- Directions for this task:
Please filter the data down to the lines that include the word "tail" and copy them.

- The data:
BEGIN

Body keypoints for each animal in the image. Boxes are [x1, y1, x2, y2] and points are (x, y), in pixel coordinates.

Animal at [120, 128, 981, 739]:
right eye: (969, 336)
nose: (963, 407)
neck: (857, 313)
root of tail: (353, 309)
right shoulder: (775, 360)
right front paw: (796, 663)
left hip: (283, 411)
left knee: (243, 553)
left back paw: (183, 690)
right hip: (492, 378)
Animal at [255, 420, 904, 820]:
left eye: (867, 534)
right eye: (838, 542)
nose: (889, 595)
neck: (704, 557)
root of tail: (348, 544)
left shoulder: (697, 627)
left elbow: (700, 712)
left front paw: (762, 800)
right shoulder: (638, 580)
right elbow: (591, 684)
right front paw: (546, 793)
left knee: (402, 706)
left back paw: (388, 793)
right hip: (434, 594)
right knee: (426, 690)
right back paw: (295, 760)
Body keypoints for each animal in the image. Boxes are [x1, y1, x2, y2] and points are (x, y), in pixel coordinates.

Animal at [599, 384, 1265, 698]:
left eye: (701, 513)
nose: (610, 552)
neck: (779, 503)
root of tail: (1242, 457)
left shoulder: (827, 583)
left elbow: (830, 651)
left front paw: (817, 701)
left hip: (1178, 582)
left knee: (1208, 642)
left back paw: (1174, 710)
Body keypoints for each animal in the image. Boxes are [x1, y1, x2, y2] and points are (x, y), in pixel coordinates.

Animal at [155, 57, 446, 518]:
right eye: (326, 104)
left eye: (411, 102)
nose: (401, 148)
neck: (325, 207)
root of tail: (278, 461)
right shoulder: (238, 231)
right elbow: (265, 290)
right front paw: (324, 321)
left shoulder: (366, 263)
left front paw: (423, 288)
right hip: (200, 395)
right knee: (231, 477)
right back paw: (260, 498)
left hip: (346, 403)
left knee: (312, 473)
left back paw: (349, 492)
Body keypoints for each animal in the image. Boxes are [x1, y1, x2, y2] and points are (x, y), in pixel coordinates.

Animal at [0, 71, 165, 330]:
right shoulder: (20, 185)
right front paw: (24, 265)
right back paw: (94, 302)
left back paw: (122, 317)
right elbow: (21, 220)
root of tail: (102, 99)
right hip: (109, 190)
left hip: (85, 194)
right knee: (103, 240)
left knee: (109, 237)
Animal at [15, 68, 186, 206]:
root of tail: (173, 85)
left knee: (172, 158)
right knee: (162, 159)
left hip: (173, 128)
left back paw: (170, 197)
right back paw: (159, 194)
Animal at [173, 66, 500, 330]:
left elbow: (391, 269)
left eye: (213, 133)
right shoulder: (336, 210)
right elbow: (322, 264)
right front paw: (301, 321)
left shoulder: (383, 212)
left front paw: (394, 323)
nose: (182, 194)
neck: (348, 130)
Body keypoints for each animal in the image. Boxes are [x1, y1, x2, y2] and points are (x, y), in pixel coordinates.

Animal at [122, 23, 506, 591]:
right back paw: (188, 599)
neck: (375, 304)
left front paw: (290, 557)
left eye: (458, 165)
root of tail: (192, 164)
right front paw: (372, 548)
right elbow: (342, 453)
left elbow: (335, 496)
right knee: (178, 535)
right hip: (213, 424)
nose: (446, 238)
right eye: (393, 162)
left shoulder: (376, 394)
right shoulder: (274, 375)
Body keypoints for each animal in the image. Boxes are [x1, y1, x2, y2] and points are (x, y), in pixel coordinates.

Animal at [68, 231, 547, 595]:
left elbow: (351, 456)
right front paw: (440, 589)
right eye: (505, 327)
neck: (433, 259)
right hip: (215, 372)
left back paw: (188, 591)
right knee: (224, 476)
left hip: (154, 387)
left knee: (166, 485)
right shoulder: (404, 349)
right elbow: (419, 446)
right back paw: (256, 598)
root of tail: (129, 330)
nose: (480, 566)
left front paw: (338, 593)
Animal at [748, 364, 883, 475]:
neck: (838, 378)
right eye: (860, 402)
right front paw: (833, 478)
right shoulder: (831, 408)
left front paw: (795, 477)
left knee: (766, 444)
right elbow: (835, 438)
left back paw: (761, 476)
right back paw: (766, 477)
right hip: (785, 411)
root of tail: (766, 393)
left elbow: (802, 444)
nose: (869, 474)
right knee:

END

- Final answer:
root of tail: (353, 309)
root of tail: (348, 544)
root of tail: (1242, 457)
root of tail: (278, 461)
root of tail: (102, 99)
root of tail: (173, 85)
root of tail: (192, 164)
root of tail: (129, 330)
root of tail: (766, 393)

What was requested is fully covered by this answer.